Set problem -
Reproduce the records below, renaming each occurrence of "scientific name" as "binomial name" and keeping everything else unchanged.

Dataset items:
....

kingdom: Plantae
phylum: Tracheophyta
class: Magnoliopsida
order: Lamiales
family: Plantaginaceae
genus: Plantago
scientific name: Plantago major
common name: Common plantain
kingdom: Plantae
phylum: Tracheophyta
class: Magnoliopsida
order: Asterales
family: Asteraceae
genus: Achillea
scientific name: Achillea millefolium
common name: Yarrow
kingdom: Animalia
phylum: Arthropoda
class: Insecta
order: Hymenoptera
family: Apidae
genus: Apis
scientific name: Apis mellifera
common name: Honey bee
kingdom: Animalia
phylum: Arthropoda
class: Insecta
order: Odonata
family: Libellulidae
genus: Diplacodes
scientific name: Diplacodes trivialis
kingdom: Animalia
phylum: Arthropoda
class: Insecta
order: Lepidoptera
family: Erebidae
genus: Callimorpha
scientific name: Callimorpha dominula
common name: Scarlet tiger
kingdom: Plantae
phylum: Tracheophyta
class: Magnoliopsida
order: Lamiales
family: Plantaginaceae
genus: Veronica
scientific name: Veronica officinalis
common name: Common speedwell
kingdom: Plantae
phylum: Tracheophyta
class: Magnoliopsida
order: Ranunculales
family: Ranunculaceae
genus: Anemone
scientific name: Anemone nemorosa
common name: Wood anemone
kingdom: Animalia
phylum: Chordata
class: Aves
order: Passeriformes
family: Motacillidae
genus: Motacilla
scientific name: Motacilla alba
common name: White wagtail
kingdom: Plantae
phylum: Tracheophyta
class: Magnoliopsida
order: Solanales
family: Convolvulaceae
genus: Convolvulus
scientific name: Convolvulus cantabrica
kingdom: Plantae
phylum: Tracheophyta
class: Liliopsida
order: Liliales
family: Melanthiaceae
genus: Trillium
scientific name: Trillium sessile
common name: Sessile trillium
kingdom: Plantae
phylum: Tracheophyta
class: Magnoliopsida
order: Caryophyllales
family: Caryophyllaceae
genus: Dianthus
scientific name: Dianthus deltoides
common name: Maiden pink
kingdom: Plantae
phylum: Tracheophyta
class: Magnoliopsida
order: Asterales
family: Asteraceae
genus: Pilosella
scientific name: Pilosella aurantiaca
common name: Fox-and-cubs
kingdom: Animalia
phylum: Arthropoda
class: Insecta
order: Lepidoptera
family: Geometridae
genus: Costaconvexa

....

The answer -
kingdom: Plantae
phylum: Tracheophyta
class: Magnoliopsida
order: Lamiales
family: Plantaginaceae
genus: Plantago
binomial name: Plantago major
common name: Common plantain
kingdom: Plantae
phylum: Tracheophyta
class: Magnoliopsida
order: Asterales
family: Asteraceae
genus: Achillea
binomial name: Achillea millefolium
common name: Yarrow
kingdom: Animalia
phylum: Arthropoda
class: Insecta
order: Hymenoptera
family: Apidae
genus: Apis
binomial name: Apis mellifera
common name: Honey bee
kingdom: Animalia
phylum: Arthropoda
class: Insecta
order: Odonata
family: Libellulidae
genus: Diplacodes
binomial name: Diplacodes trivialis
kingdom: Animalia
phylum: Arthropoda
class: Insecta
order: Lepidoptera
family: Erebidae
genus: Callimorpha
binomial name: Callimorpha dominula
common name: Scarlet tiger
kingdom: Plantae
phylum: Tracheophyta
class: Magnoliopsida
order: Lamiales
family: Plantaginaceae
genus: Veronica
binomial name: Veronica officinalis
common name: Common speedwell
kingdom: Plantae
phylum: Tracheophyta
class: Magnoliopsida
order: Ranunculales
family: Ranunculaceae
genus: Anemone
binomial name: Anemone nemorosa
common name: Wood anemone
kingdom: Animalia
phylum: Chordata
class: Aves
order: Passeriformes
family: Motacillidae
genus: Motacilla
binomial name: Motacilla alba
common name: White wagtail
kingdom: Plantae
phylum: Tracheophyta
class: Magnoliopsida
order: Solanales
family: Convolvulaceae
genus: Convolvulus
binomial name: Convolvulus cantabrica
kingdom: Plantae
phylum: Tracheophyta
class: Liliopsida
order: Liliales
family: Melanthiaceae
genus: Trillium
binomial name: Trillium sessile
common name: Sessile trillium
kingdom: Plantae
phylum: Tracheophyta
class: Magnoliopsida
order: Caryophyllales
family: Caryophyllaceae
genus: Dianthus
binomial name: Dianthus deltoides
common name: Maiden pink
kingdom: Plantae
phylum: Tracheophyta
class: Magnoliopsida
order: Asterales
family: Asteraceae
genus: Pilosella
binomial name: Pilosella aurantiaca
common name: Fox-and-cubs
kingdom: Animalia
phylum: Arthropoda
class: Insecta
order: Lepidoptera
family: Geometridae
genus: Costaconvexa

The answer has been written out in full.